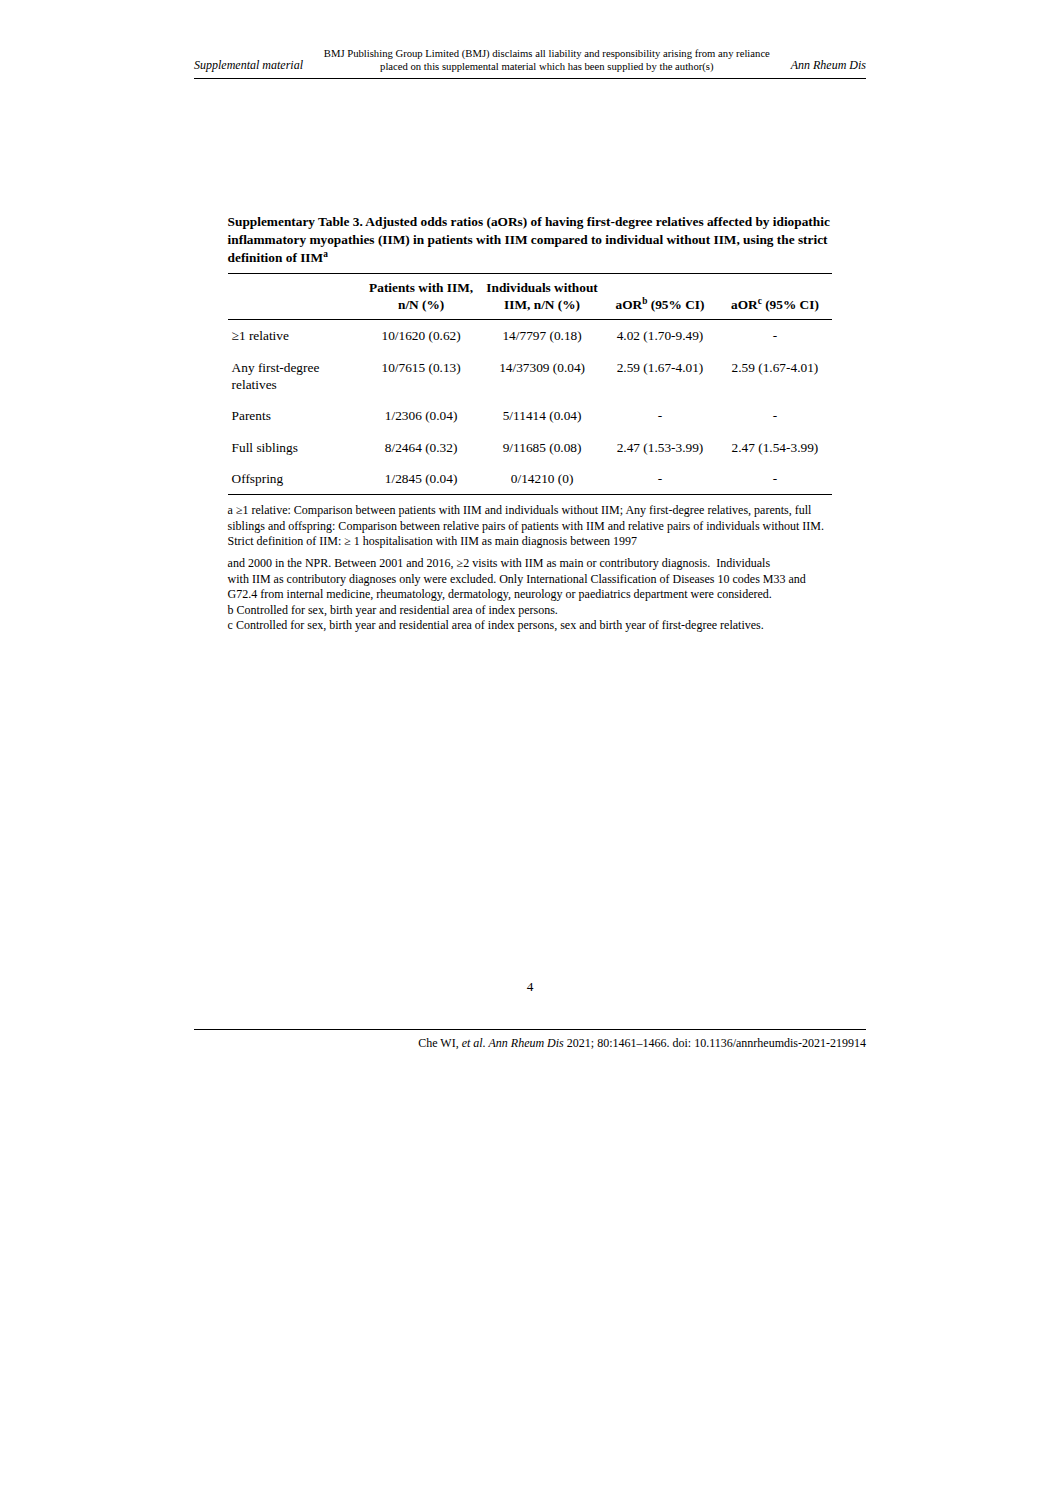Supplemental material
BMJ Publishing Group Limited (BMJ) disclaims all liability and responsibility arising from any reliance
placed on this supplemental material which has been supplied by the author(s)
Ann Rheum Dis
Supplementary Table 3. Adjusted odds ratios (aORs) of having first-degree relatives affected by idiopathic inflammatory myopathies (IIM) in patients with IIM compared to individual without IIM, using the strict definition of IIMa
| | Patients with IIM, n/N (%) | Individuals without IIM, n/N (%) | aOR b (95% CI) | aOR c (95% CI) |
| --- | --- | --- | --- | --- |
| ≥1 relative | 10/1620 (0.62) | 14/7797 (0.18) | 4.02 (1.70-9.49) | - |
| Any first-degree relatives | 10/7615 (0.13) | 14/37309 (0.04) | 2.59 (1.67-4.01) | 2.59 (1.67-4.01) |
| Parents | 1/2306 (0.04) | 5/11414 (0.04) | - | - |
| Full siblings | 8/2464 (0.32) | 9/11685 (0.08) | 2.47 (1.53-3.99) | 2.47 (1.54-3.99) |
| Offspring | 1/2845 (0.04) | 0/14210 (0) | - | - |
a ≥1 relative: Comparison between patients with IIM and individuals without IIM; Any first-degree relatives, parents, full siblings and offspring: Comparison between relative pairs of patients with IIM and relative pairs of individuals without IIM. Strict definition of IIM: ≥ 1 hospitalisation with IIM as main diagnosis between 1997
and 2000 in the NPR. Between 2001 and 2016, ≥2 visits with IIM as main or contributory diagnosis. Individuals
with IIM as contributory diagnoses only were excluded. Only International Classification of Diseases 10 codes M33 and G72.4 from internal medicine, rheumatology, dermatology, neurology or paediatrics department were considered.
b Controlled for sex, birth year and residential area of index persons.
c Controlled for sex, birth year and residential area of index persons, sex and birth year of first-degree relatives.
4
Che WI, et al. Ann Rheum Dis 2021; 80:1461–1466. doi: 10.1136/annrheumdis-2021-219914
+++
- _WHAT TO WORK ON_: When you reach the line in the material above that holds "5/11414 (0.04) | - | - |", begin reproducing lines exactly, and stop after the line that holds "0/14210 (0) | - | - |".

- _ANSWER FOR THE TASK_:
| Parents | 1/2306 (0.04) | 5/11414 (0.04) | - | - |
| Full siblings | 8/2464 (0.32) | 9/11685 (0.08) | 2.47 (1.53-3.99) | 2.47 (1.54-3.99) |
| Offspring | 1/2845 (0.04) | 0/14210 (0) | - | - |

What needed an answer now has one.